If this dissolves, I give up, I'll probably try to run some Adventurer's League at my not-so-favorite local game store (glorified card shop) and see if I can get some games going or join something on Roll20. I completely understand that everyone has differing schedules, but I don't feel like once every other week, heck even the once a month I am setting up, is asking that much when I'm doing all the work as the DM.
 

DM Howard

Explorer
Good luck! I would agree, it shouldn’t be too much to ask for players to show up, especially for just once a month. Sure, life stuff happens, but it’s not that hard to set aside one or two weekend days a month to game most of the time.

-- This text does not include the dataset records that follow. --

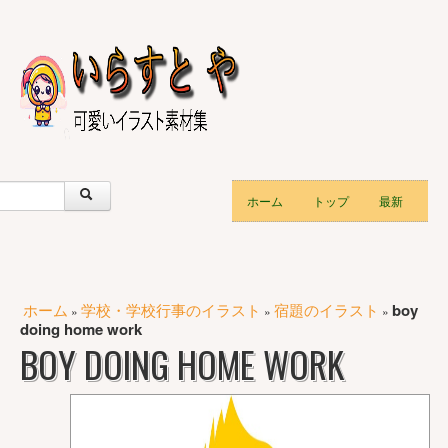
ホーム
トップ
最新
ホーム
学校・学校行事のイラスト
宿題のイラスト
boy
»
»
»
doing home work
BOY DOING HOME WORK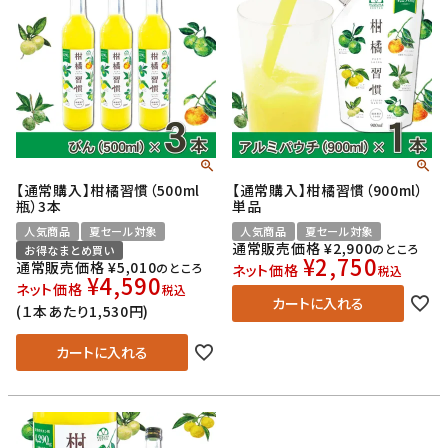
【通常購入】柑橘習慣（500ml
【通常購入】柑橘習慣（900ml）
瓶）3本
単品
人気商品
夏セール対象
人気商品
夏セール対象
通常販売価格
¥
2,900
のところ
お得なまとめ買い
¥
2,750
通常販売価格
¥
5,010
のところ
ネット価格
税込
¥
4,590
ネット価格
税込
カートに入れる
(１本あたり1,530円)
カートに入れる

As long as we’ve got a majority of people, I try to get the adventure started by 15-30 minutes after start time. Anyone that hasn’t made it yet just has to jump in when they get there.

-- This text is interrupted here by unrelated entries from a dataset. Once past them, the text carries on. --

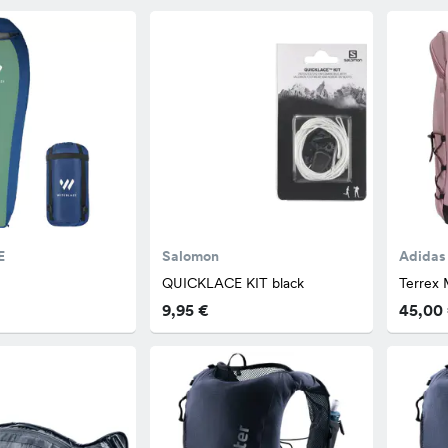
E
Salomon
Adidas
QUICKLACE KIT black
Terrex 
9,95 €
45,00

If it doesn’t work out, an AL open table could totally work. That weekly AL group of mine has gotten so big we’re likely adding a second DM (me, actually).

Thanks! Yeah, I'm a bit baffled by it, and my wife said something like, "Well you can't expect to game every week, that's not very realistic." but she goes over to her parents house every week (but that's OK, see, because it's NOT gaming!). *sigh*

The guys tend to be pretty punctual, it's just the huge amount of out-of-game socializing that will most assuredly occur since we don't see each other that often. Funnily, I feel like it we had a weekly or bi-weekly game then we would get more done in the same amount of time.

The AL open table might be something I end up doing anyway, as once a month isn't enough for me, especially since I have given up computer/console gaming.
 

S'mon

Legend
I have a weekly Sunday 5e game, nominally 1.30pm-6pm. We probably get about 3.5 hours of actual play in on average - most players turn up 1pm-1.30pm and we are often ready to start by 2pm. The players are excellent about making time for it although most are busy professionals. I think the regular schedule helps a lot. Also I'm quite a good GM. :D
 

Calithorne

Explorer
The kind of people you want in your group are "broken glass" people, people who will play D&D consistently, every week, even if they have to walk on their bare feet over broken glass to do it. I have such a group, including one man who has had to fight his girlfriend over the issue, because she REALLY doesn't want him to play.